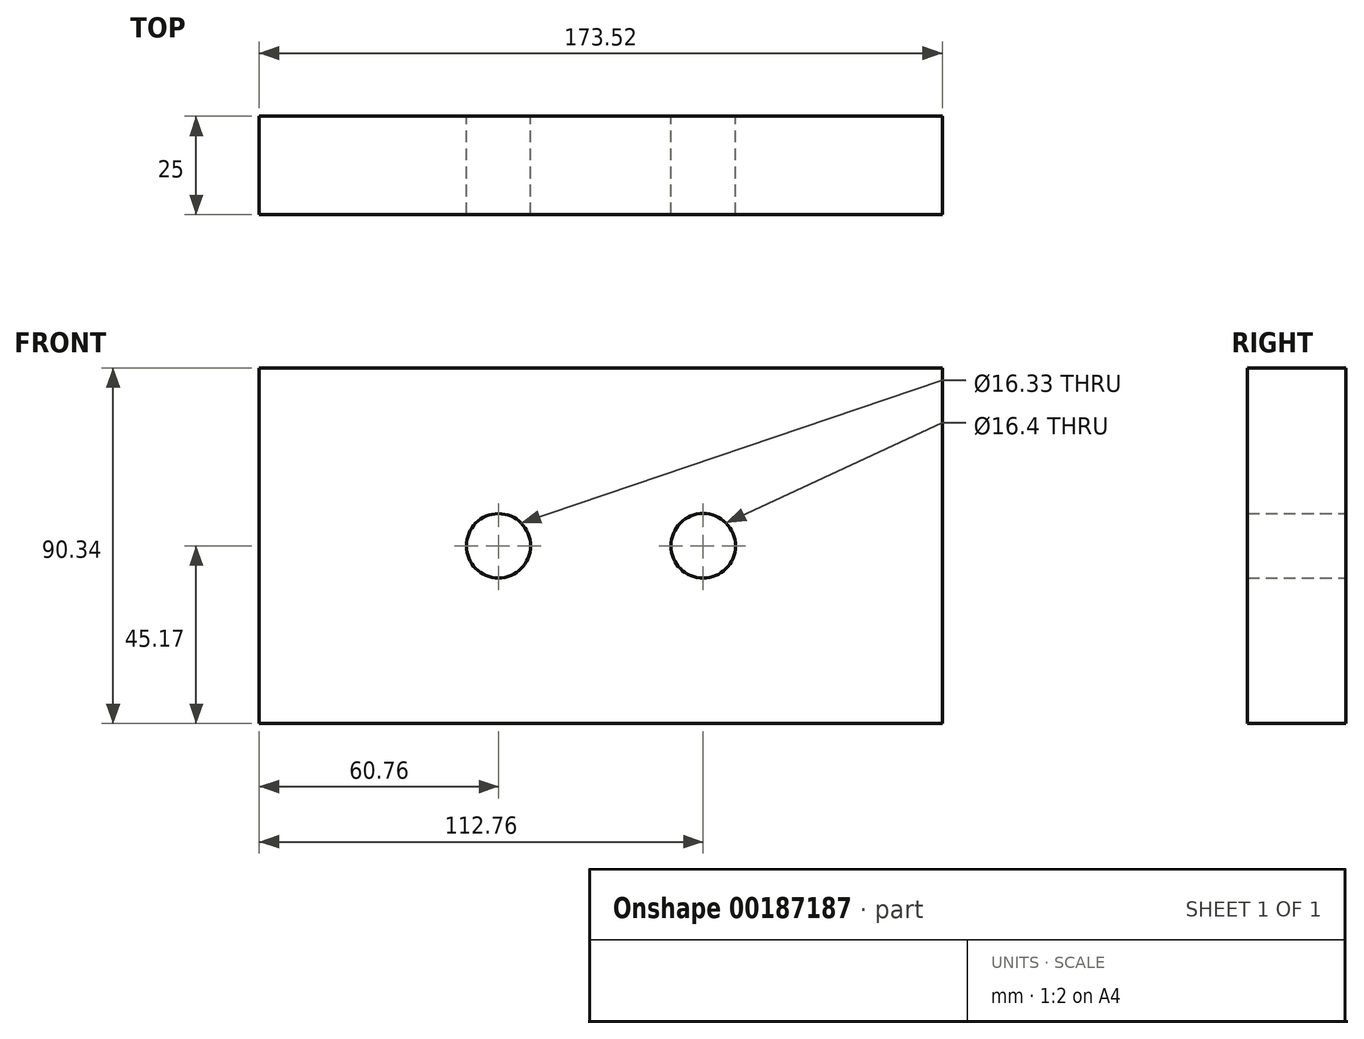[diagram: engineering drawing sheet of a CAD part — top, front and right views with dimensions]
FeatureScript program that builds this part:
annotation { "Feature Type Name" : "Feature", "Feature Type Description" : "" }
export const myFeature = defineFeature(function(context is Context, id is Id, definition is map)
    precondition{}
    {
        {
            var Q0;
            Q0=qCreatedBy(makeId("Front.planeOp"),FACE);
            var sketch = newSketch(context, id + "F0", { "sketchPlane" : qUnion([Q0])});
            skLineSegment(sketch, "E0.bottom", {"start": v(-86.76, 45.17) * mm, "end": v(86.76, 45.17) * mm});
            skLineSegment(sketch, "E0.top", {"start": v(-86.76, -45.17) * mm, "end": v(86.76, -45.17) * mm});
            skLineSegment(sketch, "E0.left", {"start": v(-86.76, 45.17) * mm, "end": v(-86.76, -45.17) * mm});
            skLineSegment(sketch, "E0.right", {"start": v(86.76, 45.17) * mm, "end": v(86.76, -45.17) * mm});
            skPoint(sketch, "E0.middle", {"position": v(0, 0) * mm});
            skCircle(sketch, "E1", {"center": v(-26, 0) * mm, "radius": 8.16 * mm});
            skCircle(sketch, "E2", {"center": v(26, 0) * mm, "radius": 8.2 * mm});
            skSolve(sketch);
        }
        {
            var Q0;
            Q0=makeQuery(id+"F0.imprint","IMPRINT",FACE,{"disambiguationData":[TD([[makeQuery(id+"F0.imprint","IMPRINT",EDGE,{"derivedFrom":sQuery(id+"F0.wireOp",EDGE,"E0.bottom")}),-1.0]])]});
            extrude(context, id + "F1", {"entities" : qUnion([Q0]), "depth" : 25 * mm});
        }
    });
===
• **What you should do**
Format every line of the records above as a Markdown table with the columns Row and Line, numbering each row and skipping any blank lines. Leave the pictures out of the answer.

• **Task output**
| Row | Line |
|---|---|
| 1 | [diagram: engineering drawing sheet of a CAD part — top, front and right views with dimensions] |
| 2 | FeatureScript program that builds this part: |
| 3 | annotation { "Feature Type Name" : "Feature", "Feature Type Description" : "" } |
| 4 | export const myFeature = defineFeature(function(context is Context, id is Id, definition is map) |
| 5 |     precondition{} |
| 6 |     { |
| 7 |         { |
| 8 |             var Q0; |
| 9 |             Q0=qCreatedBy(makeId("Front.planeOp"),FACE); |
| 10 |             var sketch = newSketch(context, id + "F0", { "sketchPlane" : qUnion([Q0])}); |
| 11 |             skLineSegment(sketch, "E0.bottom", {"start": v(-86.76, 45.17) * mm, "end": v(86.76, 45.17) * mm}); |
| 12 |             skLineSegment(sketch, "E0.top", {"start": v(-86.76, -45.17) * mm, "end": v(86.76, -45.17) * mm}); |
| 13 |             skLineSegment(sketch, "E0.left", {"start": v(-86.76, 45.17) * mm, "end": v(-86.76, -45.17) * mm}); |
| 14 |             skLineSegment(sketch, "E0.right", {"start": v(86.76, 45.17) * mm, "end": v(86.76, -45.17) * mm}); |
| 15 |             skPoint(sketch, "E0.middle", {"position": v(0, 0) * mm}); |
| 16 |             skCircle(sketch, "E1", {"center": v(-26, 0) * mm, "radius": 8.16 * mm}); |
| 17 |             skCircle(sketch, "E2", {"center": v(26, 0) * mm, "radius": 8.2 * mm}); |
| 18 |             skSolve(sketch); |
| 19 |         } |
| 20 |         { |
| 21 |             var Q0; |
| 22 |             Q0=makeQuery(id+"F0.imprint","IMPRINT",FACE,{"disambiguationData":[TD([[makeQuery(id+"F0.imprint","IMPRINT",EDGE,{"derivedFrom":sQuery(id+"F0.wireOp",EDGE,"E0.bottom")}),-1.0]])]}); |
| 23 |             extrude(context, id + "F1", {"entities" : qUnion([Q0]), "depth" : 25 * mm}); |
| 24 |         } |
| 25 |     }); |